Diets are for weight loss. That is what most people think immediately, without questioning it. The pineapple and tuna, the protein, the rice, the cabbage soup, the moon, or in some cases, drink water with lemon or breakfast only with green tea. There are millions and each time a new one appears – and disappears. How about the diet to get pregnant?

A patient who had a hard time getting pregnant called me excited after she discovered there was a new book called The Diet of Fertility. “If I eat more ice cream, I can get pregnant!” She said excitedly on the phone. “Do you agree?” “Wait,” I said, “who said that?” “Harvard University researchers,” she said firmly. Well, I thought, Harvard implies that it’s serious. So I decided to investigate what the diet was about. I wanted to know what the exact connection between ice cream and babies was before I “discouraged” my beloved patient and before she overdosed on ice cream and her tummy came out, not for a baby.

So I set myself the task of finding out what the diet was about. Reading, I discovered that it is a diet that proposes healthy eating habits, something that several diets do that are not necessarily designed to help conceive. This focuses on nutrition that is healthy for the heart: variety of fruits and vegetables, low fat meals, less red meat, less refined carbohydrates and zero trans fat. Voilá! That does not surprise me, much less knowing that it comes from an institution as serious as Harvard. So on that side, fine.

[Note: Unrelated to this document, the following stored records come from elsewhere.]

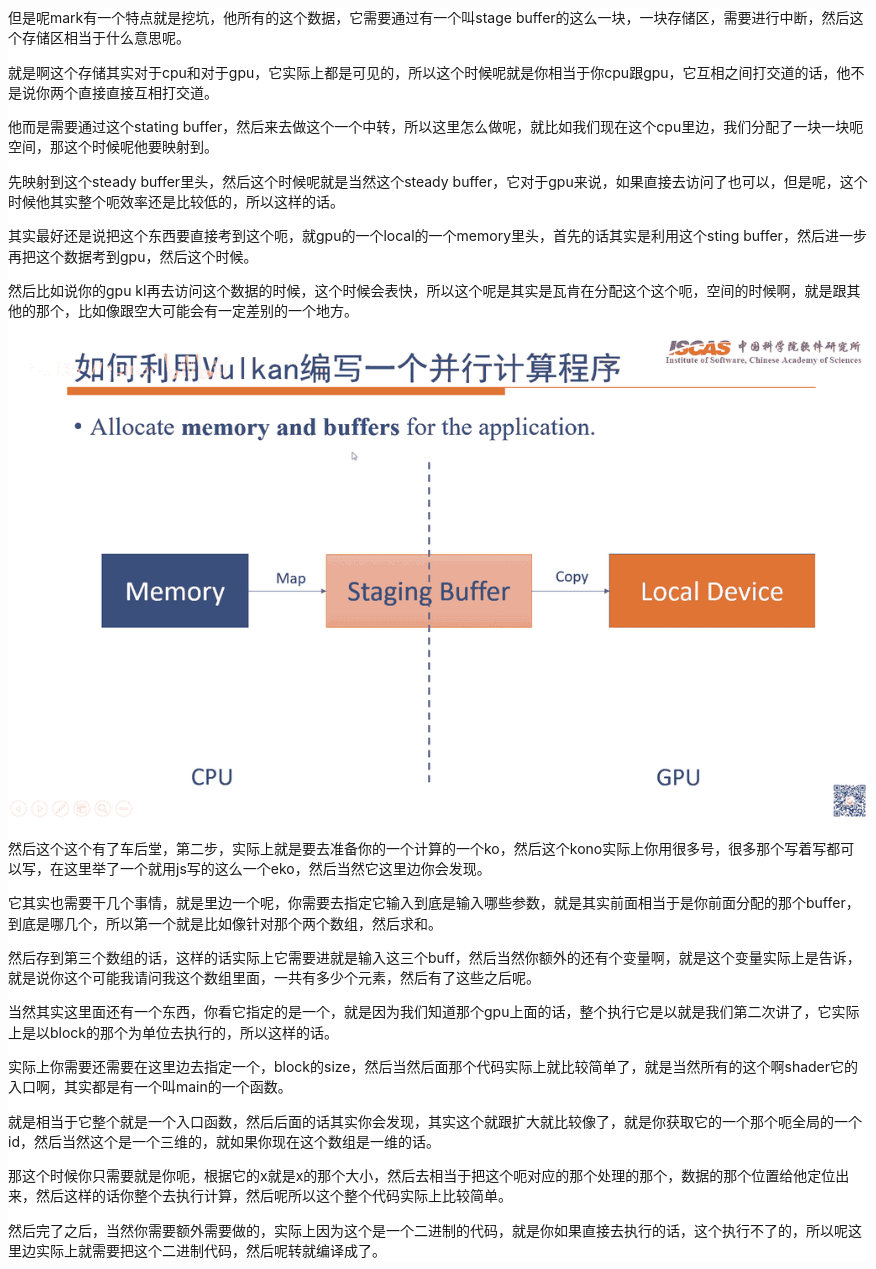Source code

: 但是呢mark有一个特点就是挖坑，他所有的这个数据，它需要通过有一个叫stage buffer的这么一块，一块存储区，需要进行中断，然后这个存储区相当于什么意思呢。

就是啊这个存储其实对于cpu和对于gpu，它实际上都是可见的，所以这个时候呢就是你相当于你cpu跟gpu，它互相之间打交道的话，他不是说你两个直接直接互相打交道。

他而是需要通过这个stating buffer，然后来去做这个一个中转，所以这里怎么做呢，就比如我们现在这个cpu里边，我们分配了一块一块呃空间，那这个时候呢他要映射到。

先映射到这个steady buffer里头，然后这个时候呢就是当然这个steady buffer，它对于gpu来说，如果直接去访问了也可以，但是呢，这个时候他其实整个呃效率还是比较低的，所以这样的话。

其实最好还是说把这个东西要直接考到这个呃，就gpu的一个local的一个memory里头，首先的话其实是利用这个sting buffer，然后进一步再把这个数据考到gpu，然后这个时候。

然后比如说你的gpu kl再去访问这个数据的时候，这个时候会表快，所以这个呢是其实是瓦肯在分配这个这个呃，空间的时候啊，就是跟其他的那个，比如像跟空大可能会有一定差别的一个地方。



![](img/2b41ed1fb0d8c4ed3a6198eba0898af1_2.png)

然后这个这个有了车后堂，第二步，实际上就是要去准备你的一个计算的一个ko，然后这个kono实际上你用很多号，很多那个写着写都可以写，在这里举了一个就用js写的这么一个eko，然后当然它这里边你会发现。

它其实也需要干几个事情，就是里边一个呢，你需要去指定它输入到底是输入哪些参数，就是其实前面相当于是你前面分配的那个buffer，到底是哪几个，所以第一个就是比如像针对那个两个数组，然后求和。

然后存到第三个数组的话，这样的话实际上它需要进就是输入这三个buff，然后当然你额外的还有个变量啊，就是这个变量实际上是告诉，就是说你这个可能我请问我这个数组里面，一共有多少个元素，然后有了这些之后呢。

当然其实这里面还有一个东西，你看它指定的是一个，就是因为我们知道那个gpu上面的话，整个执行它是以就是我们第二次讲了，它实际上是以block的那个为单位去执行的，所以这样的话。

实际上你需要还需要在这里边去指定一个，block的size，然后当然后面那个代码实际上就比较简单了，就是当然所有的这个啊shader它的入口啊，其实都是有一个叫main的一个函数。

就是相当于它整个就是一个入口函数，然后后面的话其实你会发现，其实这个就跟扩大就比较像了，就是你获取它的一个那个呃全局的一个id，然后当然这个是一个三维的，就如果你现在这个数组是一维的话。

那这个时候你只需要就是你呃，根据它的x就是x的那个大小，然后去相当于把这个呃对应的那个处理的那个，数据的那个位置给他定位出来，然后这样的话你整个去执行计算，然后呢所以这个整个代码实际上比较简单。

然后完了之后，当然你需要额外需要做的，实际上因为这个是一个二进制的代码，就是你如果直接去执行的话，这个执行不了的，所以呢这里边实际上就需要把这个二进制代码，然后呢转就编译成了。

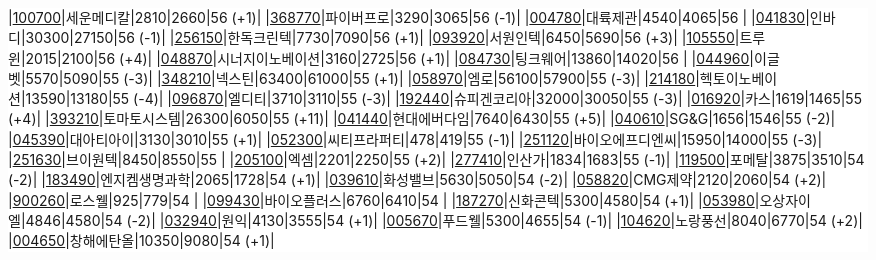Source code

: |[100700](https://finance.daum.net/quotes/A100700)|세운메디칼|2810|2660|56 (+1)|
|[368770](https://finance.daum.net/quotes/A368770)|파이버프로|3290|3065|56 (-1)|
|[004780](https://finance.daum.net/quotes/A004780)|대륙제관|4540|4065|56 |
|[041830](https://finance.daum.net/quotes/A041830)|인바디|30300|27150|56 (-1)|
|[256150](https://finance.daum.net/quotes/A256150)|한독크린텍|7730|7090|56 (+1)|
|[093920](https://finance.daum.net/quotes/A093920)|서원인텍|6450|5690|56 (+3)|
|[105550](https://finance.daum.net/quotes/A105550)|트루윈|2015|2100|56 (+4)|
|[048870](https://finance.daum.net/quotes/A048870)|시너지이노베이션|3160|2725|56 (+1)|
|[084730](https://finance.daum.net/quotes/A084730)|팅크웨어|13860|14020|56 |
|[044960](https://finance.daum.net/quotes/A044960)|이글벳|5570|5090|55 (-3)|
|[348210](https://finance.daum.net/quotes/A348210)|넥스틴|63400|61000|55 (+1)|
|[058970](https://finance.daum.net/quotes/A058970)|엠로|56100|57900|55 (-3)|
|[214180](https://finance.daum.net/quotes/A214180)|헥토이노베이션|13590|13180|55 (-4)|
|[096870](https://finance.daum.net/quotes/A096870)|엘디티|3710|3110|55 (-3)|
|[192440](https://finance.daum.net/quotes/A192440)|슈피겐코리아|32000|30050|55 (-3)|
|[016920](https://finance.daum.net/quotes/A016920)|카스|1619|1465|55 (+4)|
|[393210](https://finance.daum.net/quotes/A393210)|토마토시스템|26300|6050|55 (+11)|
|[041440](https://finance.daum.net/quotes/A041440)|현대에버다임|7640|6430|55 (+5)|
|[040610](https://finance.daum.net/quotes/A040610)|SG&G|1656|1546|55 (-2)|
|[045390](https://finance.daum.net/quotes/A045390)|대아티아이|3130|3010|55 (+1)|
|[052300](https://finance.daum.net/quotes/A052300)|씨티프라퍼티|478|419|55 (-1)|
|[251120](https://finance.daum.net/quotes/A251120)|바이오에프디엔씨|15950|14000|55 (-3)|
|[251630](https://finance.daum.net/quotes/A251630)|브이원텍|8450|8550|55 |
|[205100](https://finance.daum.net/quotes/A205100)|엑셈|2201|2250|55 (+2)|
|[277410](https://finance.daum.net/quotes/A277410)|인산가|1834|1683|55 (-1)|
|[119500](https://finance.daum.net/quotes/A119500)|포메탈|3875|3510|54 (-2)|
|[183490](https://finance.daum.net/quotes/A183490)|엔지켐생명과학|2065|1728|54 (+1)|
|[039610](https://finance.daum.net/quotes/A039610)|화성밸브|5630|5050|54 (-2)|
|[058820](https://finance.daum.net/quotes/A058820)|CMG제약|2120|2060|54 (+2)|
|[900260](https://finance.daum.net/quotes/A900260)|로스웰|925|779|54 |
|[099430](https://finance.daum.net/quotes/A099430)|바이오플러스|6760|6410|54 |
|[187270](https://finance.daum.net/quotes/A187270)|신화콘텍|5300|4580|54 (+1)|
|[053980](https://finance.daum.net/quotes/A053980)|오상자이엘|4846|4580|54 (-2)|
|[032940](https://finance.daum.net/quotes/A032940)|원익|4130|3555|54 (+1)|
|[005670](https://finance.daum.net/quotes/A005670)|푸드웰|5300|4655|54 (-1)|
|[104620](https://finance.daum.net/quotes/A104620)|노랑풍선|8040|6770|54 (+2)|
|[004650](https://finance.daum.net/quotes/A004650)|창해에탄올|10350|9080|54 (+1)|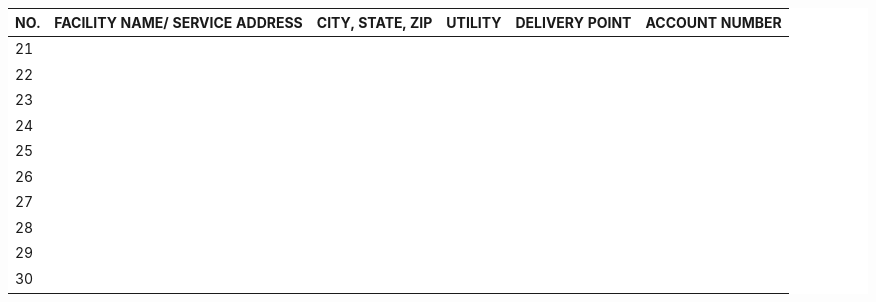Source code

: 
| NO. | FACILITY NAME/ SERVICE ADDRESS | CITY, STATE, ZIP | UTILITY | DELIVERY POINT | ACCOUNT NUMBER |
|-----|--------------------------------|------------------|---------|----------------|----------------|
| 21  |                                |                  |         |                |                |
| 22  |                                |                  |         |                |                |
| 23  |                                |                  |         |                |                |
| 24  |                                |                  |         |                |                |
| 25  |                                |                  |         |                |                |
| 26  |                                |                  |         |                |                |
| 27  |                                |                  |         |                |                |
| 28  |                                |                  |         |                |                |
| 29  |                                |                  |         |                |                |
| 30  |                                |                  |         |                |                |
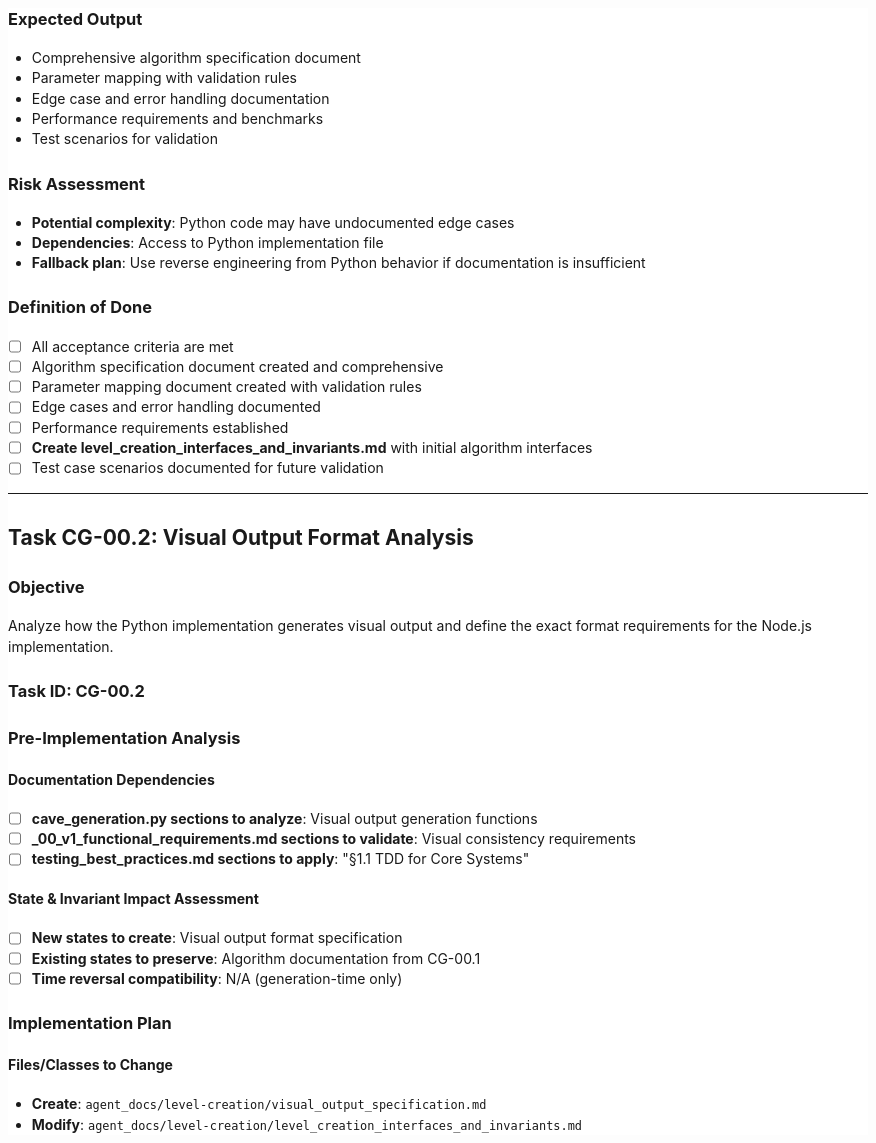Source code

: ### Expected Output
- Comprehensive algorithm specification document
- Parameter mapping with validation rules
- Edge case and error handling documentation
- Performance requirements and benchmarks
- Test scenarios for validation

### Risk Assessment
- **Potential complexity**: Python code may have undocumented edge cases
- **Dependencies**: Access to Python implementation file
- **Fallback plan**: Use reverse engineering from Python behavior if documentation is insufficient

### Definition of Done
- [ ] All acceptance criteria are met
- [ ] Algorithm specification document created and comprehensive
- [ ] Parameter mapping document created with validation rules
- [ ] Edge cases and error handling documented
- [ ] Performance requirements established
- [ ] **Create level_creation_interfaces_and_invariants.md** with initial algorithm interfaces
- [ ] Test case scenarios documented for future validation

---

## Task CG-00.2: Visual Output Format Analysis

### Objective
Analyze how the Python implementation generates visual output and define the exact format requirements for the Node.js implementation.

### Task ID: CG-00.2

### Pre-Implementation Analysis

#### Documentation Dependencies
- [ ] **cave_generation.py sections to analyze**: Visual output generation functions
- [ ] **_00_v1_functional_requirements.md sections to validate**: Visual consistency requirements
- [ ] **testing_best_practices.md sections to apply**: "§1.1 TDD for Core Systems"

#### State & Invariant Impact Assessment
- [ ] **New states to create**: Visual output format specification
- [ ] **Existing states to preserve**: Algorithm documentation from CG-00.1
- [ ] **Time reversal compatibility**: N/A (generation-time only)

### Implementation Plan

#### Files/Classes to Change
- **Create**: `agent_docs/level-creation/visual_output_specification.md`
- **Modify**: `agent_docs/level-creation/level_creation_interfaces_and_invariants.md`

However, when I went on to read that eating ice cream and whole milk products increases the chances of getting pregnant, I was not convinced at all. I think it is a recommendation that should not be taken too seriously. Even the authors of the book recognize that there are not enough scientific studies to prove it. Several detractors of the diet have said that the mention of ice cream is only a marketing strategy. My role is not to be for or against those strategies, but it is my duty to open the eyes of the ice cream maniacs so that they do not celebrate in advance. I had to give the news to my patient: “Actually, the ice cream, better forget it.” He was very disappointed, but I explained that, instead, he can follow the other dietary recommendations, try to maintain a healthy weight (since being overweight and being too thin reduce fertility), keep taking your vitamins, your daily dose of folic acid, and suggest frequent romantic encounters with your husband.

My conclusion is that the fertility diet has perfectly reasonable recommendations, such as eating better. If you and your partner have had problems getting pregnant, maybe it’s not a bad idea to start there. Check your diet, and if this does not “bear fruit,” consult a specialist who will guide you on what you need to do to finally have a belly of a future mother and not a belly that only has to do with eating a lot of ice cream.